Collagène en cosmétique : mythe de surface ou actif vraiment utile ?

Camille K.,
Sérum anti-âge en flacon ambré avec pipette

Le collagène, c'est le mot magique de la cosmétique anti-âge. Il orne les packagings premium, justifie des prix élevés et nourrit un imaginaire de peau repulpée, rajeunie, régénérée. En laboratoire, la réalité est beaucoup plus nuancée. Il y a ce qu'on vous promet et ce que la biochimie permet vraiment. Je vais vous expliquer la différence, parce que comprendre ce mécanisme change complètement la façon dont on choisit ses soins.

Ce qu'est le collagène dans la peau

Le collagène est une protéine fibreuse qui constitue environ 70 à 80 % de la matière sèche du derme. C'est lui qui donne à la peau sa fermeté, sa résistance et son épaisseur. La peau contient plusieurs types de collagène, dont le type I (le plus abondant), le type III (plus élastique, présent dans la peau jeune) et le type IV (dans la membrane basale). À partir de la vingtaine, la production naturelle de collagène diminue d'environ 1 % par an. C'est ce déclin progressif qui explique, en partie, l'apparition des ridules, le relâchement cutané et la perte de densité.

Jusqu'ici, rien que de la biologie. Le problème commence quand la cosmétique promet de « redonner du collagène » à la peau en appliquant du collagène dessus.

Pourquoi appliquer du collagène en crème ne fonctionne pas comme on le croit

Le collagène natif extrait pour les cosmétiques est une très grosse molécule. Sa masse moléculaire dépasse 300 000 Da. Pour traverser la barrière cutanée, une molécule doit en général peser moins de 500 Da. Le collagène natif ne pénètre donc pas dans la peau : il reste en surface, forme un film occlusif, retient l'eau et donne une sensation immédiate de confort et de peau lisse. C'est utile, mais ce n'est pas de la « reconstruction ».

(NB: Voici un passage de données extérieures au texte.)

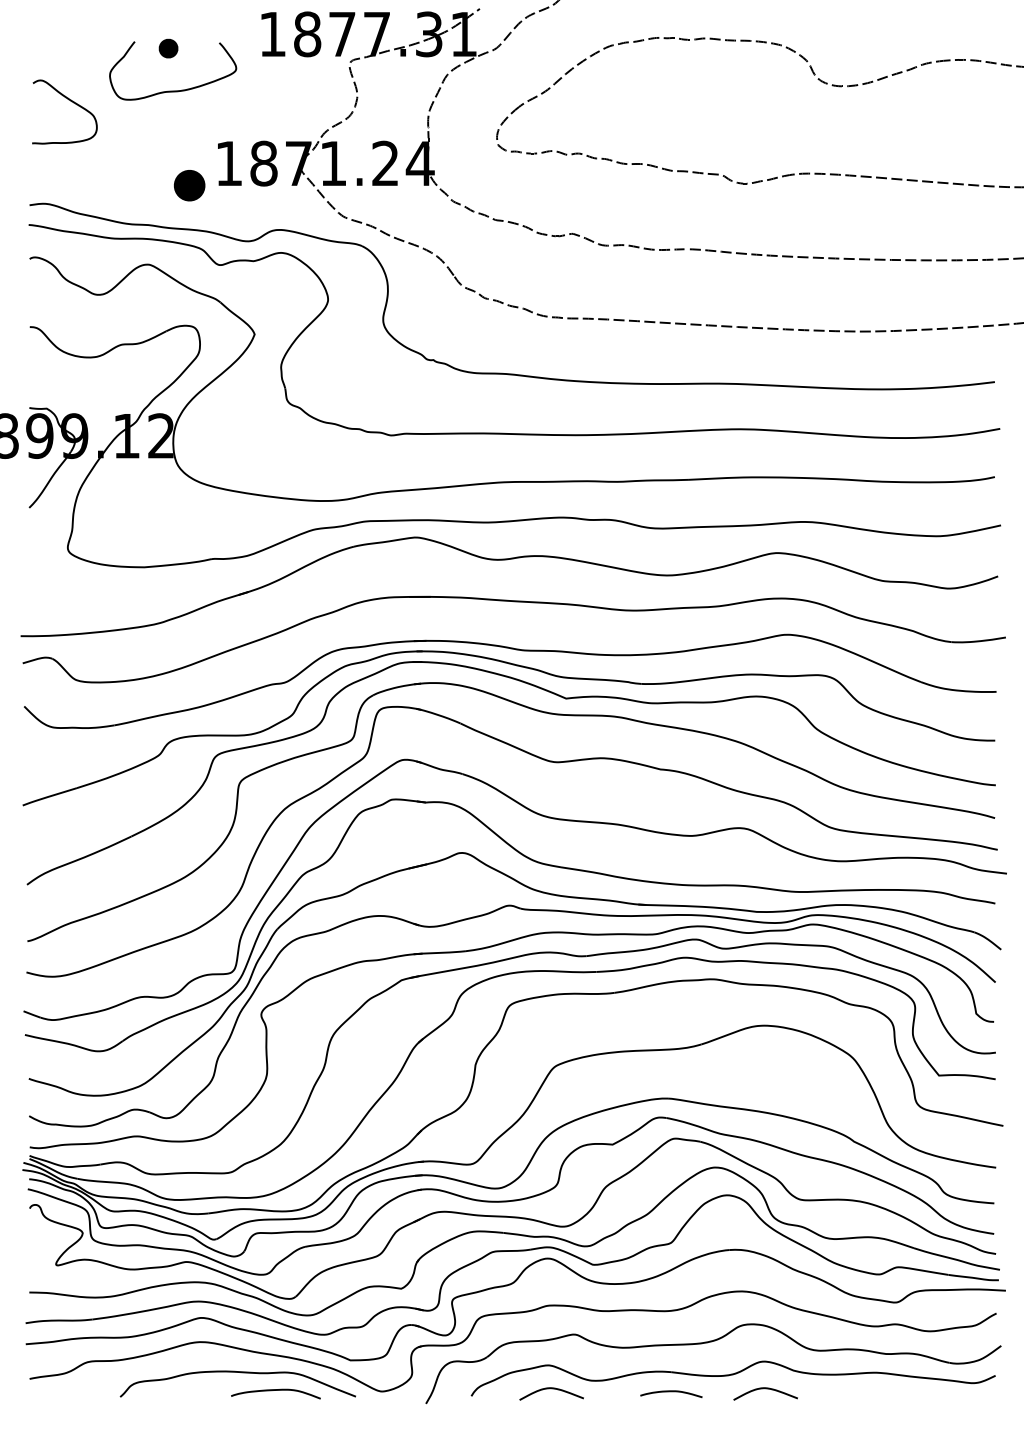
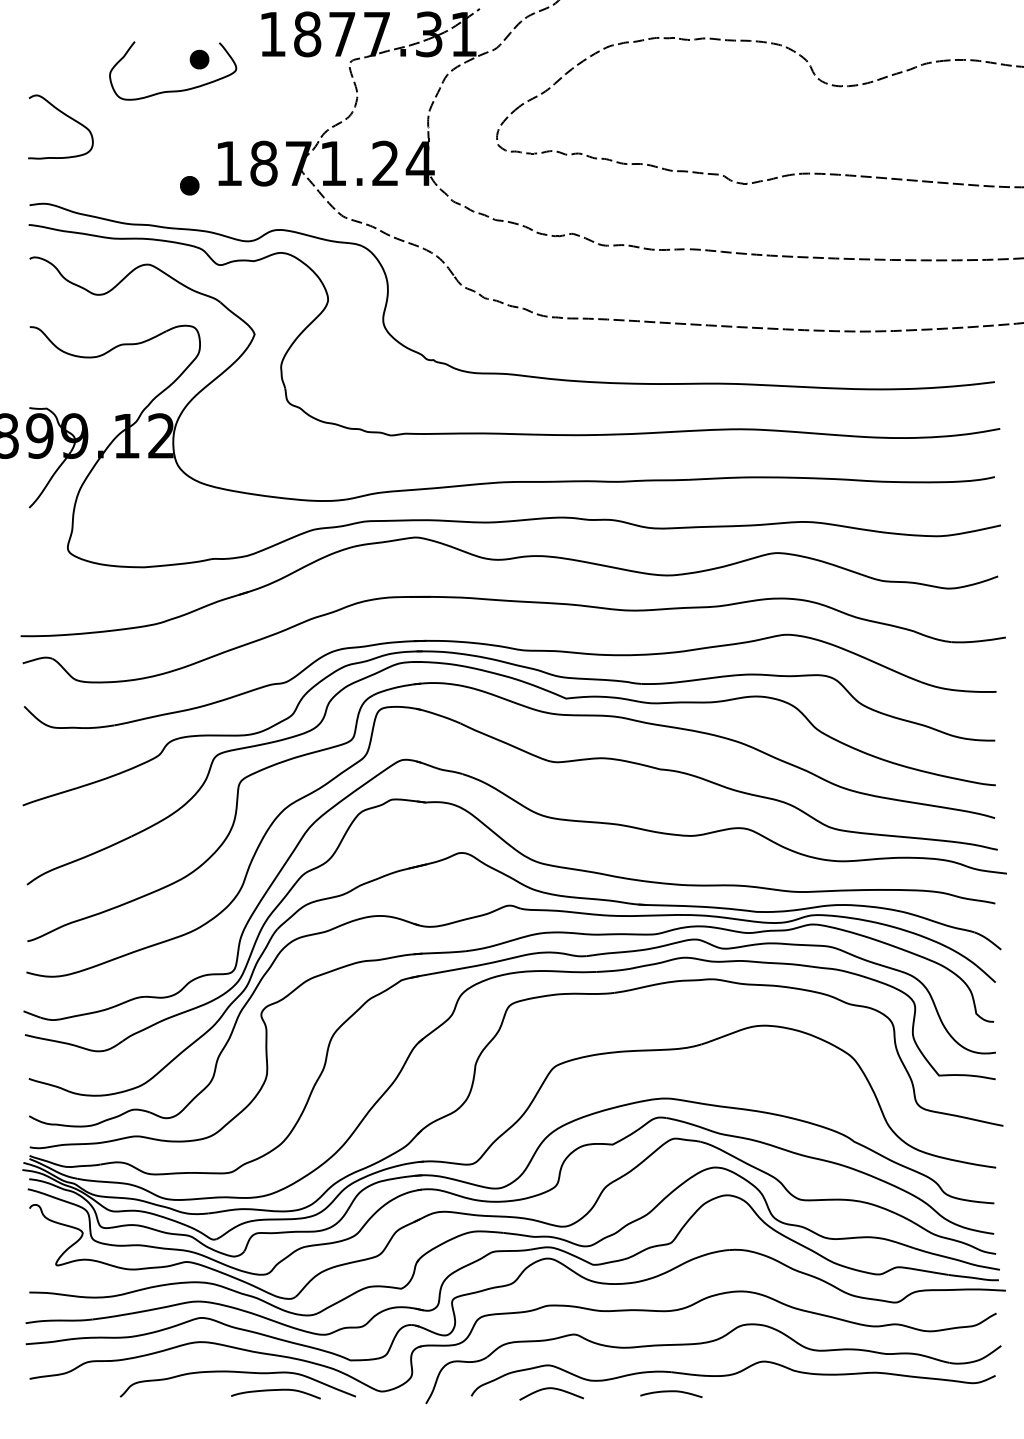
part at (168, 48) position: (168, 48) -> (199, 59)
curve at (70, 101) position: (70, 101) -> (66, 116)
part at (189, 185) size: 32x32 px -> 20x20 px
curve at (765, 1389): present -> none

Cette réalité, la plupart des marques la connaissent. Certaines jouent sur les mots (« l'apparence de la peau est améliorée »), d'autres sont franchement trompeuses. En lisant la liste INCI, le collagène (Hydrolyzed Collagen, Soluble Collagen) apparaît souvent en toute fin de liste, à des concentrations décoratives.

Le collagène hydrolysé : une autre histoire ?

Pour contourner le problème de taille, les formulateurs utilisent du collagène hydrolysé : des fragments protéiques obtenus en découpant la molécule de collagène. Ces fragments, appelés peptides de collagène, sont bien plus petits et peuvent pénétrer superficiellement dans la peau. En topique, ils agissent principalement comme hydratants (en fixant l'eau) et comme signaux qui pourraient stimuler les fibroblastes, les cellules productrices de collagène. Les études sur cette stimulation existent mais restent modestes en topique.

À ne pas confondre avec le collagène ingéré par voie orale (compléments alimentaires), dont certaines études montrent des effets mesurables sur la densité cutanée. Les mécanismes ne sont pas les mêmes : par voie orale, les peptides passent dans la circulation et peuvent atteindre le derme par l'intérieur.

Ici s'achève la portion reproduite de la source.